NADCA has a standard in place for its vacuum test for cleanliness verification, which this technology would support. “The technology would enhance the cleanliness verification process by allowing technicians to see if any airborne particulate is associated with the ventilation system,” said White. However, according to White, the real value is seen in its potential application in the initial investigation of IAQ.
While most of the new-generation cytometers are owned by larger franchises conducting industrial hygiene tests and academic institutions, Hernandez sees the potential for the technology to be in the hands of duct cleaning companies very soon. “Just like computers, the economy of scale will allow the machines to become smaller, cheaper and easier to calibrate,” he said. “They have a version on wheels, like a little suitcase. You can roll it into an environment and get representative samples in multiple rooms in a short amount of time.”

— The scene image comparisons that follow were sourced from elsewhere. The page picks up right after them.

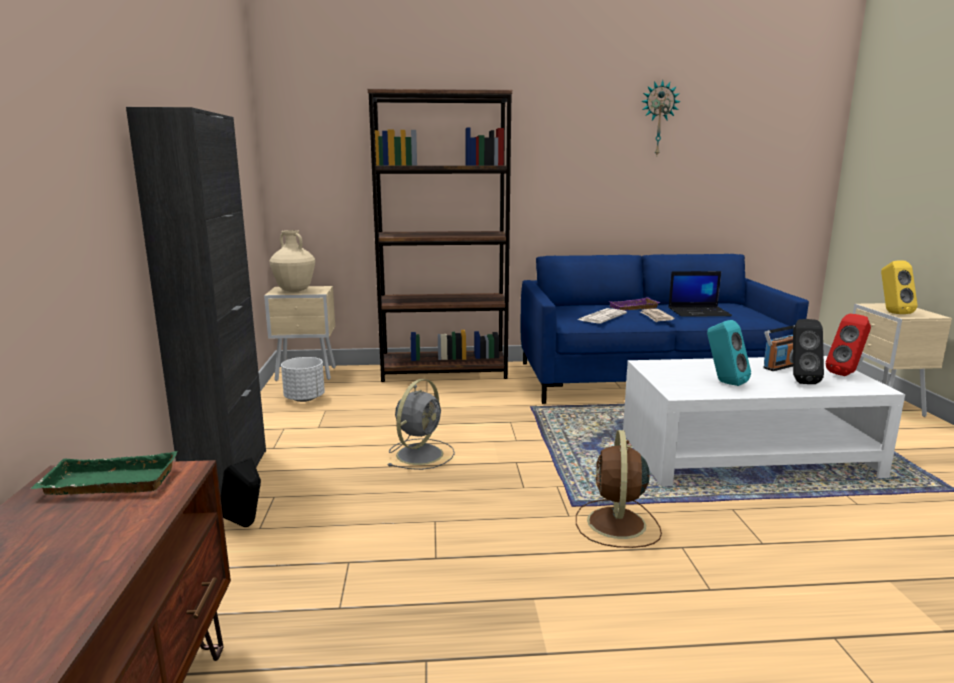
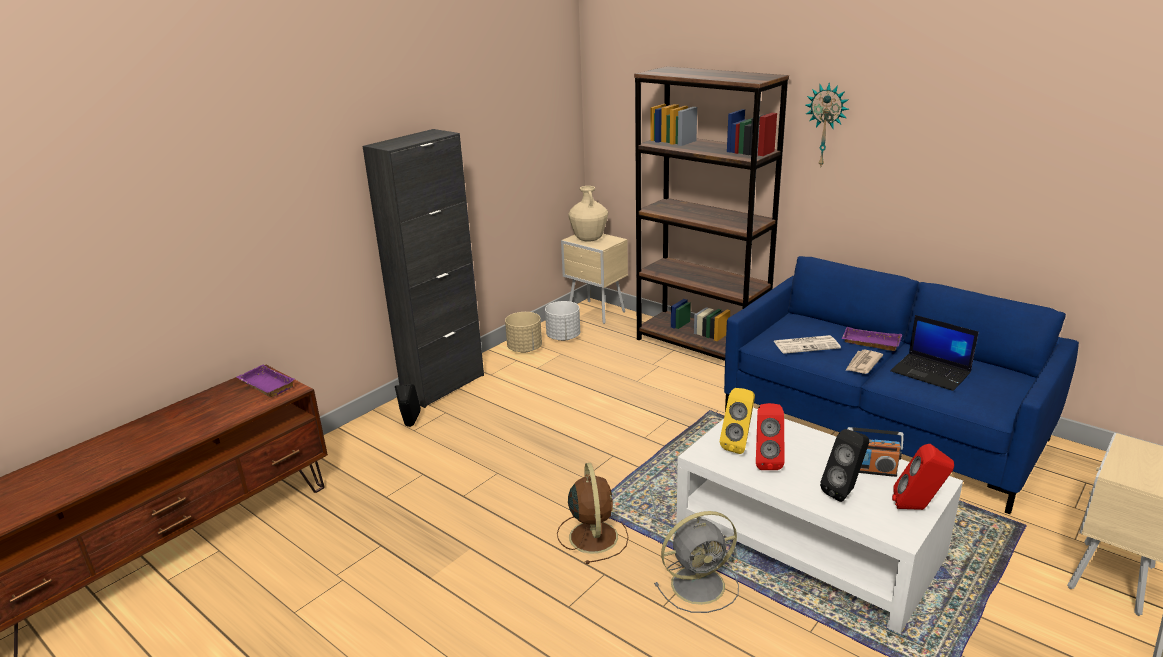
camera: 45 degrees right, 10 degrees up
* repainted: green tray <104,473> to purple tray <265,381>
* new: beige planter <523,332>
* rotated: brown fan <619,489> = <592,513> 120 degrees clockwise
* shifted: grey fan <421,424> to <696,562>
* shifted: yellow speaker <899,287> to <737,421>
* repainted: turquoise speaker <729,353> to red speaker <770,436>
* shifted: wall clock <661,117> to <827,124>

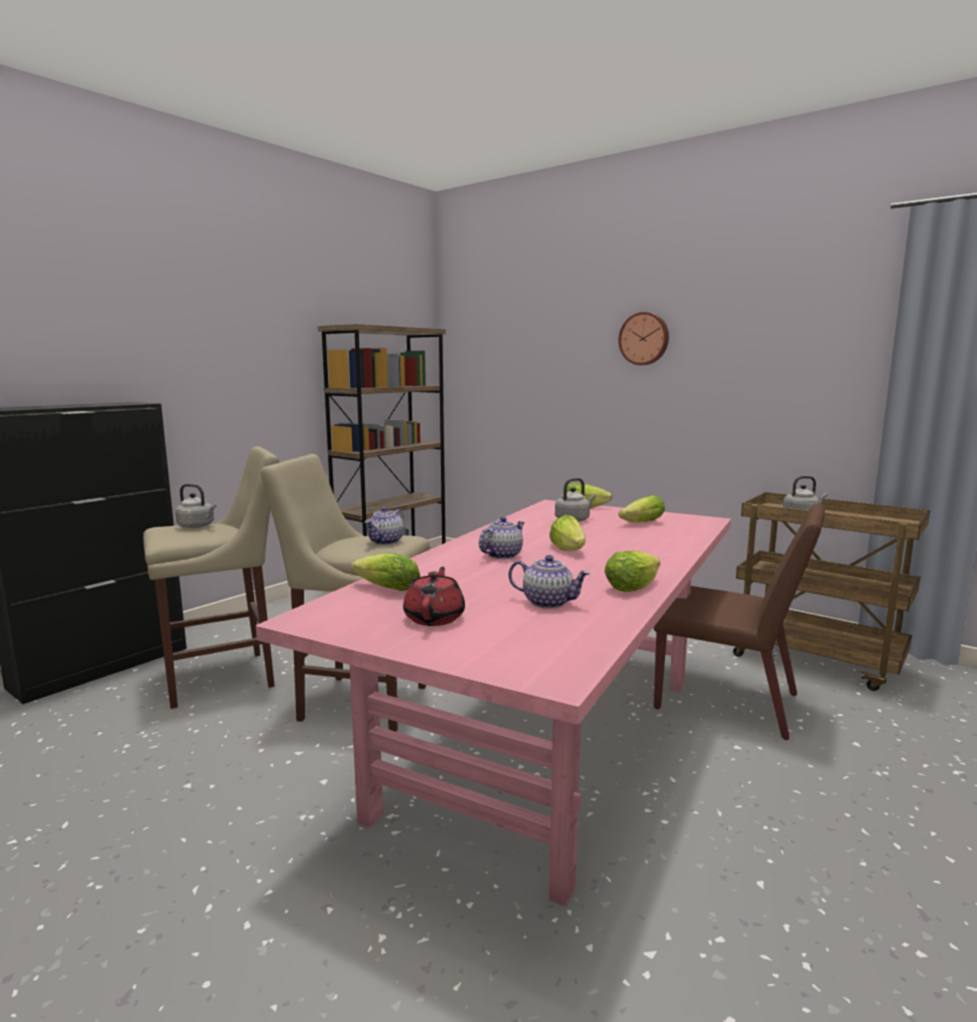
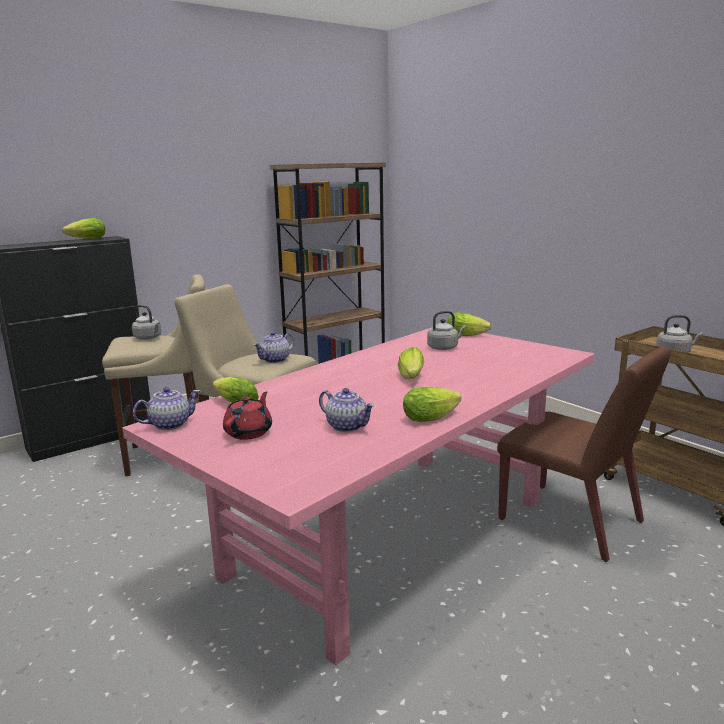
camera: 15 degrees right, 5 degrees up
* shifted: lettuce <641,508> to <83,228>
* shifted: teapot <502,538> to <166,408>
* gone: wall clock <643,338>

Hernandez hopes for large-scale adoption that would add to his database and allow users to search for specific conditions by context. “I could see building a database that allows us to see what’s normal in hospitals in the Southeast, or what’s normal for a wood frame house in New Jersey. We can get data for what’s normal and abnormal in different contexts and how cleaning affects particle loads. I see it hopefully being a routine monitoring tool, too, where the system would let us know that something isn’t normal in terms of particle loads. A basic particle counter can’t do that.”
While the research is making waves industry-wide, Hernandez credits his team for working diligently to transform what we know about measuring IAQ. “I have a core of very talented grad students and professional scientists who all share my vision,” he said. “We see the translational potential for monitoring an environment in ways we’re just starting to discover.”